▶ **EXERCISE AIM**: In the following material, identify every line holding the string "middle" and return it.
[[ THE RECORDS, beginning ]]
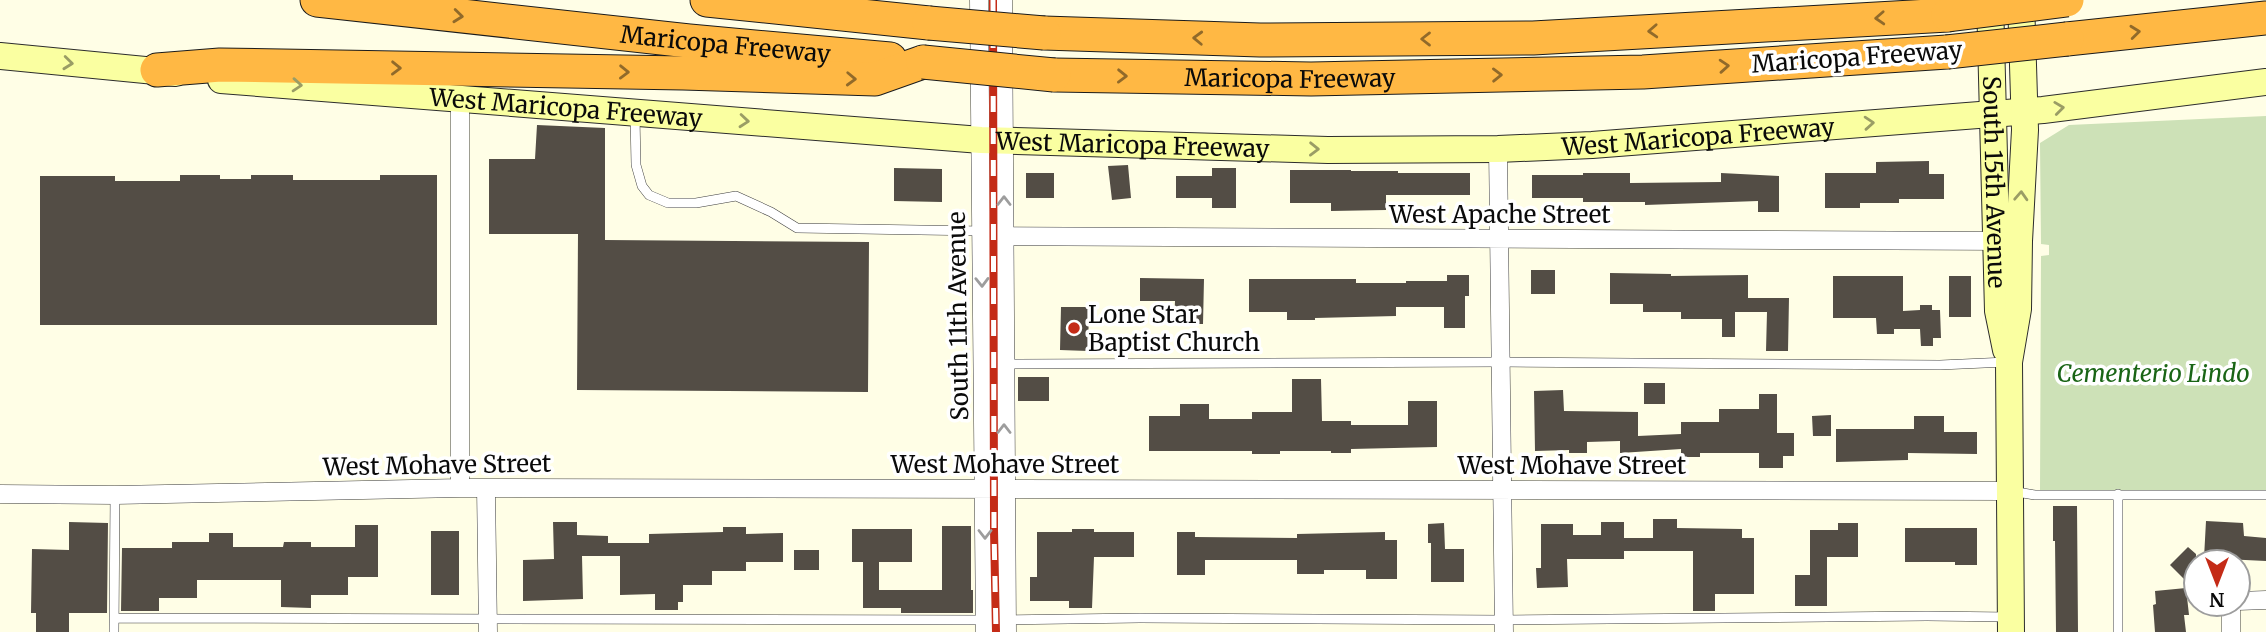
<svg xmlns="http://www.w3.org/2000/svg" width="2266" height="632" font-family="Merriweather,serif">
<rect width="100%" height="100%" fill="#fffee6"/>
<path fill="#cde1b7" d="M2266 116V492L2040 491 2041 256 2049 255V245L2041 244 2040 143 2069 125Z"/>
<path fill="#534d45" d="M537 125 605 128V240L869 242 868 392 577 390 578 234H489V159H535Z
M1929 161V174H1944V199H1899V203H1860V208H1825V173H1876V162Z
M1128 165 1131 198 1112 200 1108 166Z
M894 168 942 169V202L894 201Z
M1212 168H1236V208H1212V198H1176V176H1212Z
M1290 170H1351V171H1398V173H1470V195H1386V210L1331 211V203H1290Z
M1026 173H1054V198H1026Z
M1583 173H1630V183L1721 182V173L1779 176V212H1758V201L1645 205V202H1583V198H1532V175H1583Z
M180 175H220V179H251V175H293V180H380V175H437V325H40V176H115V181H180Z
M1531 270H1555V294H1531Z
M1610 273 1671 274V276L1748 275V298H1789L1788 351H1766L1767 312H1735V337H1722V319H1681V312H1643V304H1610Z
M1447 275H1469V296H1465V328H1444V307H1396V316L1315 318V320H1287V312H1249V279H1356V283H1406V281H1447Z
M1833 276H1903V311L1920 310V305H1932V310H1940L1941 338H1933V346H1921L1920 329H1894V334H1877L1876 318H1833Z
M1949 276H1971V317H1949Z
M1140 278 1204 279 1203 324H1174L1175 301H1140Z
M1061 307H1089L1088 351 1060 350Z
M1018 377H1049V401H1018Z
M1292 379H1321L1322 421H1351V425H1408V401H1437V447L1351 449V453H1331V451H1280V454H1252V451H1149V416H1180V404H1209V419H1252V412H1292Z
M1644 383H1665V404H1644Z
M1563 390 1564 411 1638 412V436L1681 434V422H1719V409H1759V394H1777V433H1794V456H1783V468H1759V453H1700V457H1681V449L1620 453V441L1587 442V453H1569V450L1535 451 1534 391Z
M1831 415V436H1813L1812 416Z
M1914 416H1944V432H1977V454L1908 453V460L1836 462V429H1914Z
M2053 506H2077L2078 632H2056L2055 541H2053Z
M1653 519H1677V528L1742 529V538H1754V594H1715V611H1693V551H1624V559H1567L1568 587 1537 588 1536 568H1541V524H1573V535H1601V522H1624V538H1653Z
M2206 521 2243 523 2244 536 2266 538V561L2204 558Z
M69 522 108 523 107 613H69V632H36V613H31L32 549 69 550Z
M553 522H577V535L608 536V543H649V534L723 532V527H746V534L783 533V562H746V571H712V585H683V602H678V610H655V594L620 595V556H582L583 599 523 601V560L554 559Z
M1444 523 1445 549H1464V582H1431V543H1428V524Z
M1838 523H1858V557H1827V606H1795V575H1810V530H1838Z
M355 525H378V577H348V595H311V608L281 607V580H197V598H159V611H121L122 548H172V542H209V533H233V547H283L284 542H311V547H355Z
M942 526H971V590H973V613H901V608H863V562H852V529H912V562H879V590H942Z
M1905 528H1977V565H1955V562H1905Z
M1072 529H1094V532H1134V557H1094L1092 608H1069V601H1030V577H1037V532H1072Z
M431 531H459V595H431Z
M1177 532H1195V537L1297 538V534L1385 532V540H1397V579H1366V570H1324V574H1297V560H1205V575H1177Z
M2188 547 2196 554V572L2186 581 2170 565Z
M794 550H819V570H794Z
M2186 588 2189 615H2184L2186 632H2155L2153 605 2156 604 2155 591Z"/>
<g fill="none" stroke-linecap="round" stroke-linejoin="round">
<g stroke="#3d3d3d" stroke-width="10">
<path id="lane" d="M635 116 636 165 642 186 649 195 668 203H696L736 196 771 212 797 228 982 231
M1005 364 1501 362 1940 365 2007 362
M2011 491 2035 495H2266
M114 618 985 620
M1006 620 1140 618 1504 620 1927 616 2009 617
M114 632 115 495
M2118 632V494"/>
</g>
<g stroke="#3d3d3d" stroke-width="19">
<path id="street" d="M979 0 985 632
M1003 0 1007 632
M1498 149 1504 632
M982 236 2007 241
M460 488V98
M486 488 488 632
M0 494 115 495 460 488 2009 491
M2238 601 2266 600
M2231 604V632"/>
</g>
<g stroke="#2c2c2c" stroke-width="28">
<g id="secondary">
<path id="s1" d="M1990 0 1998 311 2006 350"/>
<path d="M0 56 176 73"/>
<path id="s2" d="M221 80 981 140 1328 150 1498 149 1592 145 2043 110 2266 82"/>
<path d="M2011 632 2009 362 2018 309 2019 241 2025 130 2021 0"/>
</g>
</g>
<g stroke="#1b1b1b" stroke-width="35">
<g id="highway">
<path id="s3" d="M317 0 689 41 890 59"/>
<path d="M707 0 929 23"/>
<path d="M1044 33 1260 40 1533 38 1948 15"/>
<path d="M2067 39 2266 18"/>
<path d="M157 70 220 65 683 73 875 79 923 62"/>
<path id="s4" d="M1054 75 1311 79 1643 72 1947 52"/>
</g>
</g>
<use href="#lane" stroke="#fff" stroke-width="9"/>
<use href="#street" stroke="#fff" stroke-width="18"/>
<use href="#secondary" stroke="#faffa1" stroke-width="26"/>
<use href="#highway" stroke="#ffb844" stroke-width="33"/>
<g stroke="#c42b17" stroke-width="8">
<path id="rail" d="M993 0 994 530 996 632"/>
</g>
<use href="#rail" stroke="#fff" stroke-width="5" stroke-dasharray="16" stroke-linecap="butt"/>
<g stroke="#1b1b1b" stroke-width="35" stroke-linecap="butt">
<path id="highway-bridge" d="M1948 15 2067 0
M929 23 1044 33
M1947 52 2067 39
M923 62 1054 75"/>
</g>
<use href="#highway-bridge" stroke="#ffb844" stroke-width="33"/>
</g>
<defs><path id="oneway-chevron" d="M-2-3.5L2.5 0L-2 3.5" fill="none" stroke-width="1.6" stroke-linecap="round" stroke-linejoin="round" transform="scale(1.75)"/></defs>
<g stroke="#916a2a">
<use href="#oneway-chevron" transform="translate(458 16) rotate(6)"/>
<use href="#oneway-chevron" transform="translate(1880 18) rotate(177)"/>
<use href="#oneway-chevron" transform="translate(1653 31) rotate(177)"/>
<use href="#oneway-chevron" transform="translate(2135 32) rotate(-6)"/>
<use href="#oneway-chevron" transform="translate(1198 38) rotate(-178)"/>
<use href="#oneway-chevron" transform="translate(1426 39) rotate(180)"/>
<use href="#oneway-chevron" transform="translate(1724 66) rotate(-4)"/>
<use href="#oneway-chevron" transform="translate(396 68) rotate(1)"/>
<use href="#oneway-chevron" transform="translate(624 72) rotate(1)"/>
<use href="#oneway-chevron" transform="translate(1497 75) rotate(-1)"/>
<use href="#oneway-chevron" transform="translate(1122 76) rotate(1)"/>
<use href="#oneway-chevron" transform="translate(851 79) rotate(2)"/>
</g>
<g stroke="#9a9d65">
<use href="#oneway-chevron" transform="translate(68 63) rotate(6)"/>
<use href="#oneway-chevron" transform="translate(297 85) rotate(4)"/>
<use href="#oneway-chevron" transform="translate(2059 108) rotate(-7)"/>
<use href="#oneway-chevron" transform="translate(744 121) rotate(5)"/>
<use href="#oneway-chevron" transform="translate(1869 123) rotate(-4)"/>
<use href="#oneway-chevron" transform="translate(1314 149) rotate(1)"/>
<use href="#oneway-chevron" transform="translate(2021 196) rotate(-87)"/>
</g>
<g stroke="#9d9d9d">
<use href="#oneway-chevron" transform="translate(1004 201) rotate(-90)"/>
<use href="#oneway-chevron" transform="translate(982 282) rotate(89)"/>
<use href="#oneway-chevron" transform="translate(1004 429) rotate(-90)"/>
<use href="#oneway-chevron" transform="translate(985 534) rotate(90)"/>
</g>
<circle fill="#c42b17" stroke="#fff" stroke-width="2.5" cx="1074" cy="328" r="7"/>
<g text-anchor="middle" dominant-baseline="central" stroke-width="7" stroke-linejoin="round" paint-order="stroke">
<g font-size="24" fill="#0a0a0a" stroke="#fff">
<text stroke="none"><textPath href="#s3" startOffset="411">Maricopa Freeway</textPath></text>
<text transform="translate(1857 57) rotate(-4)">Maricopa Freeway</text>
<text stroke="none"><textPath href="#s4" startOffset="236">Maricopa Freeway</textPath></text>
<text stroke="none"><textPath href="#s2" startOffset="346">West Maricopa Freeway</textPath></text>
<text stroke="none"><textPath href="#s2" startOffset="1480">West Maricopa Freeway</textPath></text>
<text stroke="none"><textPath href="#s2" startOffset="914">West Maricopa Freeway</textPath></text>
<text stroke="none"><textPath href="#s1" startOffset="182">South 15th Avenue</textPath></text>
<text x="1500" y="214">West Apache Street</text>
<text transform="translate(958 316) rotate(-91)">South 11th Avenue</text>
<text x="1005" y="464">West Mohave Street</text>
<text transform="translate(437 465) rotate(-1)">West Mohave Street</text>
<text x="1572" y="465">West Mohave Street</text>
</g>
<g font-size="24" fill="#0a0a0a" stroke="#fff" text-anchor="start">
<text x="1088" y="314">Lone Star<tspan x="1088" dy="28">Baptist Church</tspan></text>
</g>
<g font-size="24" font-style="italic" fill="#1a6516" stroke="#fff">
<text x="2153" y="373">Cementerio Lindo</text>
</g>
</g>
<g transform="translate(2217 583) rotate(180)"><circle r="33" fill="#ffffff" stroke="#9d9d9d" stroke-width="2"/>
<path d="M0-5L12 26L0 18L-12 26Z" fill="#c42b17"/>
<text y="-10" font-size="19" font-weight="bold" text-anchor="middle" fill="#0a0a0a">N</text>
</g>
</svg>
[[ THE RECORDS, end ]]
▶ **RESULT OF THE TASK**:
<g text-anchor="middle" dominant-baseline="central" stroke-width="7" stroke-linejoin="round" paint-order="stroke">
<text y="-10" font-size="19" font-weight="bold" text-anchor="middle" fill="#0a0a0a">N</text>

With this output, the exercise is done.